Es giebt keine festen Charklassen, Jeder kann alles lernen und jeder kann alles tragen, sofern er die nötigen Attribute wie Stärke, Ausdauer, Beweglichkeit, Weisheit oder Inteligenz erhöt hat.
Pro Level up kannst du biss zu 5 Punkte frei verteilen auf die Attribute und 15 Fertikeitspunkte in Fähigkeiten inwestieren.. Fähigkeiten sind zumbeispiel Angrif, Ausweichen, Bogenschiessen,  oder auch Stehlen zumbeispiel..

Es giebt viele hunderte verschiedene Arten von Zaubern.. diese Zaubern kannst du alle auch  lernen du brauchst nur die nötigen Int und Wis werte..  So sind der Kobinationsmöglichkeiten keine Grenzen gesetzt.. Krieger brauchen Stärke für die Waffe und Ausdauer für die Rüstung und ihre HP, Bogenschützen viel bewegung und einwenig Stärke für den Bogen und Ausdauer für die Rüstung oder Int und Wis für Schutzzauber.. Erd und Lichtmagier benötigen eigentlich nur Weisheit.. Dunkel Feuer und Wassermagier Inteligenz.. und Luftmagier von beidem etwas. Aber du kannst auch verschiedene Charakter Kombinieren und so einen Krieger schaffen der keine Rüstung trägt sondern sich mit Zaubern Schütz oder Umgekehrt.

Beim Chat System in D4O giebt es ein paar Standart Channels (oder auch Räume genannt) die jeder hat und man an und aus schalten kann.  

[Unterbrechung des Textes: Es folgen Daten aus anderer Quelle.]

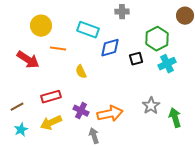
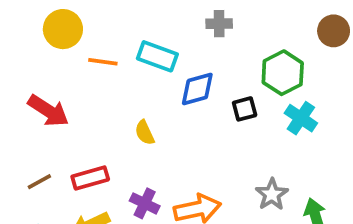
yellow circle: (41, 26) -> (63, 29), moved
orange line: (58, 49) -> (103, 62), moved
cyan cross: (167, 64) -> (301, 118), turned -30
brown line: (17, 107) -> (39, 182), moved

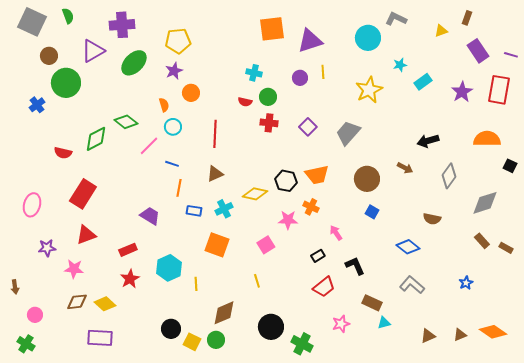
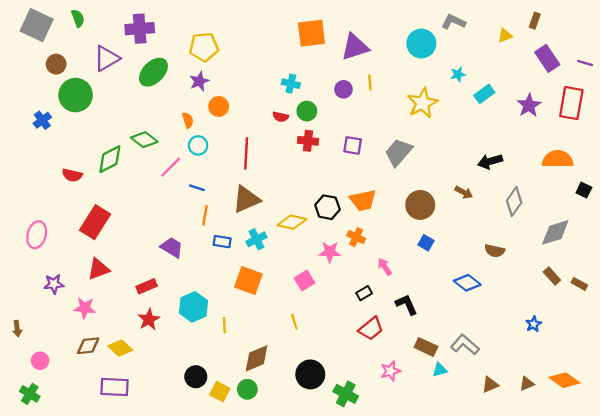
purple square: (308, 127) -> (353, 145), turned -36
brown triangle: (215, 174) -> (246, 199), size x1.5
gray L-shape: (412, 285) -> (465, 345), moved

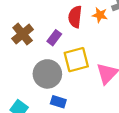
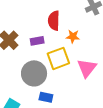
orange star: (100, 15) -> (73, 37), moved
purple rectangle: (54, 38) -> (37, 41), turned 48

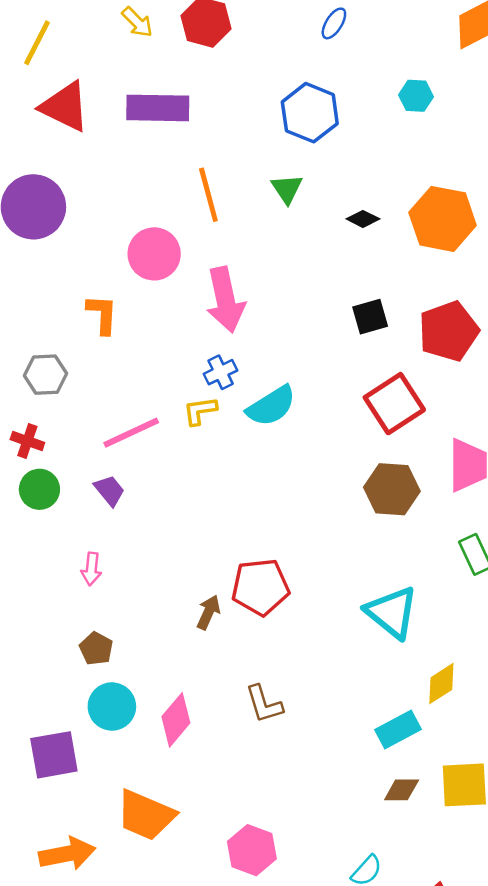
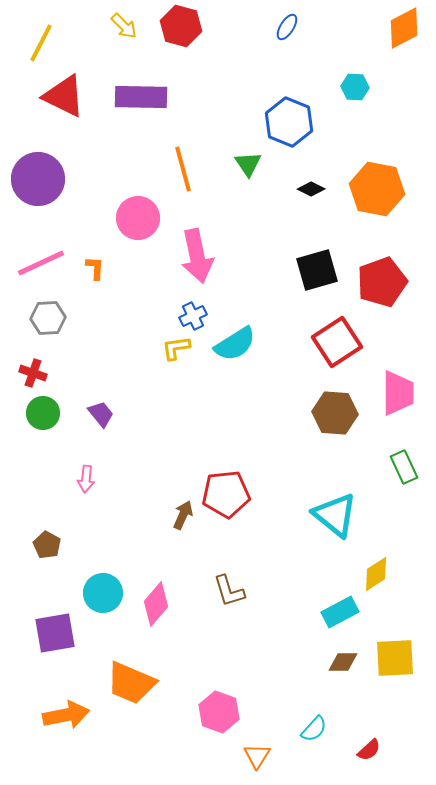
blue hexagon: (310, 113) -> (289, 122), moved
orange L-shape: (102, 314) -> (95, 268), size x0.7
black square: (370, 317) -> (317, 270), size x1.4
pink line: (131, 433) -> (41, 263), moved
brown pentagon: (96, 649) -> (47, 545), moved

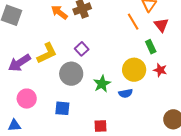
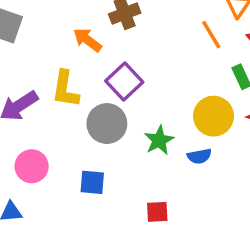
orange arrow: (59, 12) -> (87, 40), moved
purple square: (82, 49) -> (124, 82), size x1.5
yellow L-shape: (47, 53) -> (65, 89), turned 125

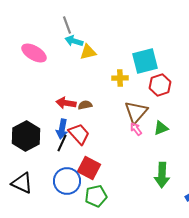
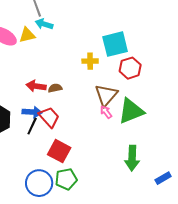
yellow triangle: (88, 52) -> (27, 35), moved
green triangle: (161, 128) -> (131, 111), size x1.8
blue arrow: (62, 129) -> (32, 112), turned -96
blue circle: (67, 181) -> (39, 183), moved

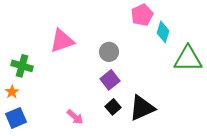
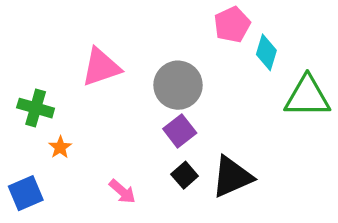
gray circle: (109, 52) -> (178, 85), size x1.5
orange star: (12, 92) -> (60, 147), moved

Der „Main" Channel ist ein Weltweiter Chat wo hauptsächlich RP darin betrieben wird oder bekanntgabungen gemacht werden, wenn man ein Stadttor belagert.Er ist für jeden frei zugänglich und man darf an den dort laufenden text Rollenspielen gerne teilhaben. 

Dann giebt es einen „Marktplatz" wo man gefundene Waffen Rüstungen Tränke und Quest sachen kaufen und verkaufen kann, natürlich ganz in Rollenspiel technischem sinne  wie zumbeispiel: „*Er leert seinen Rucksack auf einem der Stände aus und hervor kommen ein Schwert des Zonres einige Skalps von den Skraugs und viele verschiedene Edelsteine von der Dritten Insel* Schaut euch nur meine Waren an Leute, ich habe sie Frisch von Steinberg mitgebracht!." Nachdem ein käuft gefunden wurde und der preisusgehandelt ist kann man sich irgendwo treffen und die Waren oder Items übergeben.. meist geschieht das in Lichthafen oder bei einer Bank wo du dein Geld lagerst.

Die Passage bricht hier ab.